There is no menu option to increase the stack space beyond 4MB.
There is a menu for memory configuration, but it incorrectly reports stack limit as the same value as heap base for all available configurations. This isn't the case: the stack limit is always stack base - 4MB, according to the source code.
The memory addresses between heap base address and stack limit address are protected unless you expand the heap using sbrk system call. There is no expanding the stack further.

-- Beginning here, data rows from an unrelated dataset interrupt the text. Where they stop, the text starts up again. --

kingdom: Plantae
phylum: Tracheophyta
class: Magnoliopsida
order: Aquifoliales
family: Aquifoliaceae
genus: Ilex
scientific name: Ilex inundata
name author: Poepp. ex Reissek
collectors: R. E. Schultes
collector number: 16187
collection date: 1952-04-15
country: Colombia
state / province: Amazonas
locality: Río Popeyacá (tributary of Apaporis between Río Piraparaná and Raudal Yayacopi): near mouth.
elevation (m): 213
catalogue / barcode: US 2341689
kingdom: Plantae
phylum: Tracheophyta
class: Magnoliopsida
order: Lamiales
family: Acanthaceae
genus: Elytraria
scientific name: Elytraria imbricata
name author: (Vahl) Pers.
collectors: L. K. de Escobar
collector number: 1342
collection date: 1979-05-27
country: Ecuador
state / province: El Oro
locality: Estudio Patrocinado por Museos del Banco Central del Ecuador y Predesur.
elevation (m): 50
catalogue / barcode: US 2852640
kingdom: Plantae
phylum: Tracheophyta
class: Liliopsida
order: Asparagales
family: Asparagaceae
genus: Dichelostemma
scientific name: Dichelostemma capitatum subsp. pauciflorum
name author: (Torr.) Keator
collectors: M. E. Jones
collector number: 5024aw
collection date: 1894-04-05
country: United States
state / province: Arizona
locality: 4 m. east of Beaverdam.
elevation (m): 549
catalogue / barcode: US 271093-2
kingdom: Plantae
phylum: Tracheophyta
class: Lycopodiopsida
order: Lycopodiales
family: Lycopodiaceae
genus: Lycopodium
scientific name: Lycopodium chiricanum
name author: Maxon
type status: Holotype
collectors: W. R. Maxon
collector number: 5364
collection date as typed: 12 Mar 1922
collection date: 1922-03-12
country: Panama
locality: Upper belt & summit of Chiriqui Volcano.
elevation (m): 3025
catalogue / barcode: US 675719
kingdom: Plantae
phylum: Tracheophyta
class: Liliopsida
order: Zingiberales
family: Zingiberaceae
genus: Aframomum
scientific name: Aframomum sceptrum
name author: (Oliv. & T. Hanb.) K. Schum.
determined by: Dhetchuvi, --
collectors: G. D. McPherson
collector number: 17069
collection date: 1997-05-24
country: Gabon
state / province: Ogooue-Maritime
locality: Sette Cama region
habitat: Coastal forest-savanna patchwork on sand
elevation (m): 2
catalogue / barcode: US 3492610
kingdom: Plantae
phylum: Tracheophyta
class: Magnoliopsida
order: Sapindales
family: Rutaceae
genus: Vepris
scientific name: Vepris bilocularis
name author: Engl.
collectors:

SPIM on the other hand, appears to expand the stack space as needed, but only when you modify the stack pointer register, rather than when storing into memory below the stack pointer. Thus in SPIM, if you modify the stack pointer register to a random value, it will immediately fail to expand the stack space (without doing a store or load) even if you put the stack pointer back where it was before loading or storing relative to that register — odd behavior indeed but it seems they treat the $sp register specially rather than how the hardware would do it.